• **ASSIGNMENT**
Return the part of the data that opens with the line containing "Edellinen artikkeli" and continues through the end of the data, keeping every line unchanged and leaving out the pictures.

• **EXCERPTED RECORDS**
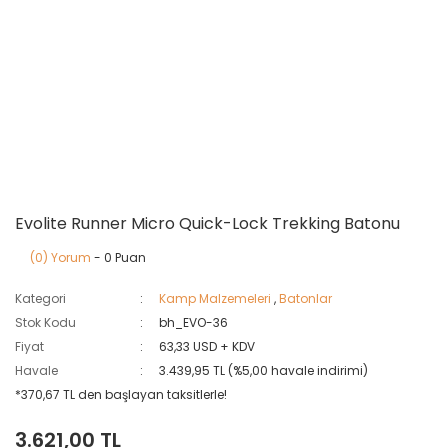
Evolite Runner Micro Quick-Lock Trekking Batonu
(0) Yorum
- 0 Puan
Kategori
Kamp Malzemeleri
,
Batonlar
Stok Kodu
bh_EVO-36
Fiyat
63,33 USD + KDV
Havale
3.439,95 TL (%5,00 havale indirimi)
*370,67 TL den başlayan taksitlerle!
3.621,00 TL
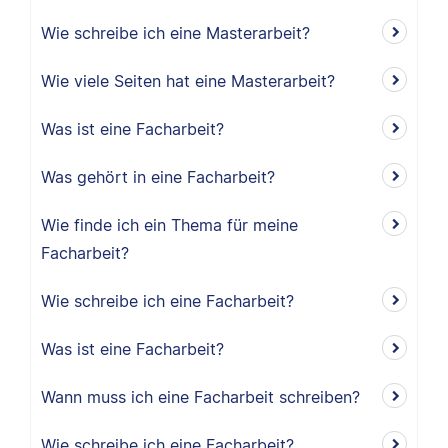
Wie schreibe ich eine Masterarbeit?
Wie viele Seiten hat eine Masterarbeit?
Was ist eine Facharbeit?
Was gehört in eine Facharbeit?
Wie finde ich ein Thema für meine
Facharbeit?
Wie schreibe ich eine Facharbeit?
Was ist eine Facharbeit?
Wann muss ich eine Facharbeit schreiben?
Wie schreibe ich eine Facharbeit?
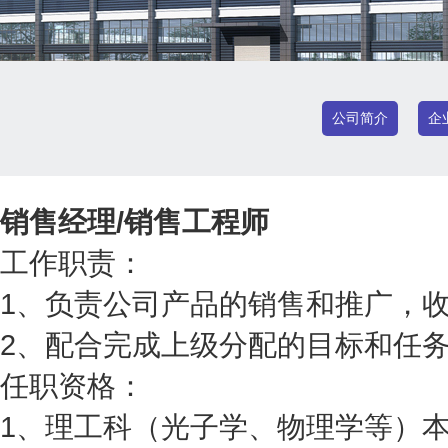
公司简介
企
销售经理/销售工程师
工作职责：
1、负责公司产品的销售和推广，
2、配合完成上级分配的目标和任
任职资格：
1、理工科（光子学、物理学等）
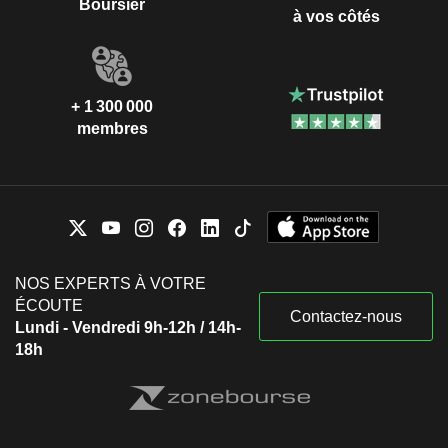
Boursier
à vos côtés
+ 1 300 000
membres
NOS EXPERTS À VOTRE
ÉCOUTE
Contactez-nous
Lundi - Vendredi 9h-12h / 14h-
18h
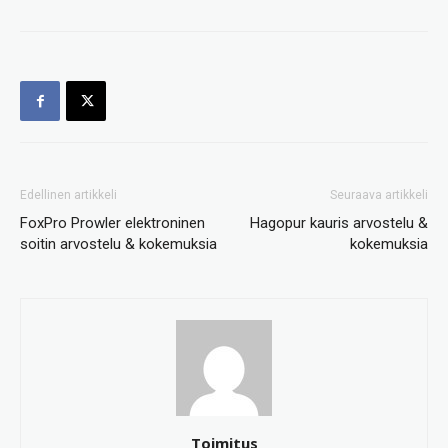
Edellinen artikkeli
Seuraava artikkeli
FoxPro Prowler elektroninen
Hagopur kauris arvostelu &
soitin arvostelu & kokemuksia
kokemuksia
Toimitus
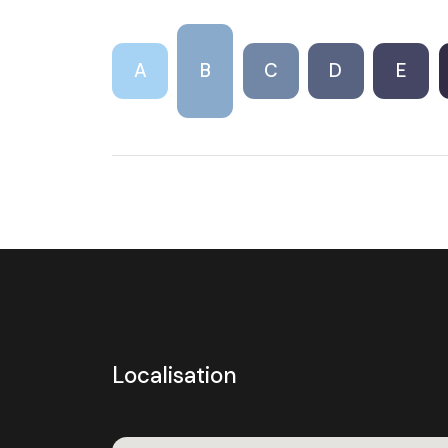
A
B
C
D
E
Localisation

• **YOUR RESPONSE**
Edellinen artikkeli
Seuraava artikkeli
FoxPro Prowler elektroninen
Hagopur kauris arvostelu &
soitin arvostelu & kokemuksia
kokemuksia
Toimitus
A
B
C
D
E
Localisation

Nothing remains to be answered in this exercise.